Open kyratking opened 1 year ago

kyratking commented 1 year ago

Task Description

If I send a message to a Kinsend client, the message should appear on their dashboard on /messages route as soon as it is received and processed by the application.

Notes

There are currently two ways to approach this problem.

  1. Webhooks
  2. A loop that calls the message API in X number of seconds

From a technical perspective, webhooks are the way to go for this problem but they'd require significant back-end and front-end changes. But, the benefit and fault tolerance they'll provide us will be immense.

Task List

The following tasks will need to be carried out:

Incurred Costs

In the current state of the project, the webhook implementation could take anywhere around 2-4 weeks depending on code complexity. As for the looping approach, this would require significantly less amount of time.

Resources

Useful Links

Points of Contact

@alexbangiyev @azlanzar @kyratking

steve-todorov commented 1 year ago

@alexbangiyev this ticket "looks" good, but doesn't really say anything other than Show messages as soon as they're received.

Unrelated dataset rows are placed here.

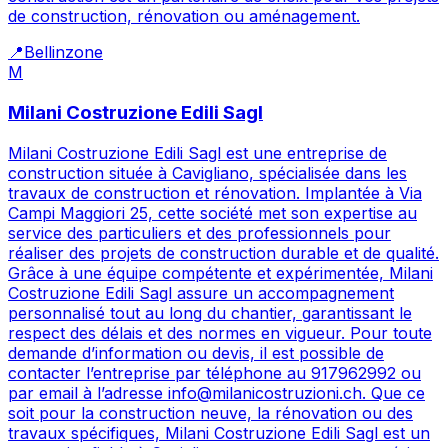
de construction, rénovation ou aménagement.
📍
Bellinzone
M
Milani Costruzione Edili Sagl
Milani Costruzione Edili Sagl est une entreprise de
construction située à Cavigliano, spécialisée dans les
travaux de construction et rénovation. Implantée à Via
Campi Maggiori 25, cette société met son expertise au
service des particuliers et des professionnels pour
réaliser des projets de construction durable et de qualité.
Grâce à une équipe compétente et expérimentée, Milani
Costruzione Edili Sagl assure un accompagnement
personnalisé tout au long du chantier, garantissant le
respect des délais et des normes en vigueur. Pour toute
demande d’information ou devis, il est possible de
contacter l’entreprise par téléphone au 917962992 ou
par email à l’adresse info@milanicostruzioni.ch. Que ce
soit pour la construction neuve, la rénovation ou des
travaux spécifiques, Milani Costruzione Edili Sagl est un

The fault-tolerance terminology has been misused here. Fault tolerance means something completely different and is a term used in High Availability platforms to indicate the platform can continue to operate even in the case when N amount of servers out of Y servers are completely dead. You can also achieve software fault tolerance by doing retrys or attempting to contact a different datacenter (i.e. if you have 2 or 3 replicas). However simply stating that using "webhooks will improve fault tolerance" is not accurate.

Also, I am not entirely sure what is meant by webhooks here. The actual ways to achieve the objective are by using one of the following:

  1. Ajax Polling (hitting an endpoint every X amount of time to check for updates)
  2. Websocket (bi-directional client-server communication)
  3. Server Sent Events (aka SSE, mono-directional - only server sends events)

Either one of these would work, but the most optimal would be to use SSE, because this would only keep a mono-directional connection open in which only the server sends events to the client.

Here's more info about the difference:

https://medium.com/geekculture/ajax-polling-vs-long-polling-vs-websockets-vs-server-sent-events-e0d65033c9ba

alexbangiyev commented 1 year ago

@steve-todorov Consideration for WebSocket:

We have to eventually provide robust analytics to our users since this is a marketing app after all. Real time deliverability data and also data like link click through rates would be a huge plus for our clients. We could show them this data without websockets if they refresh the page of course, but seeing the updates live would be really nice.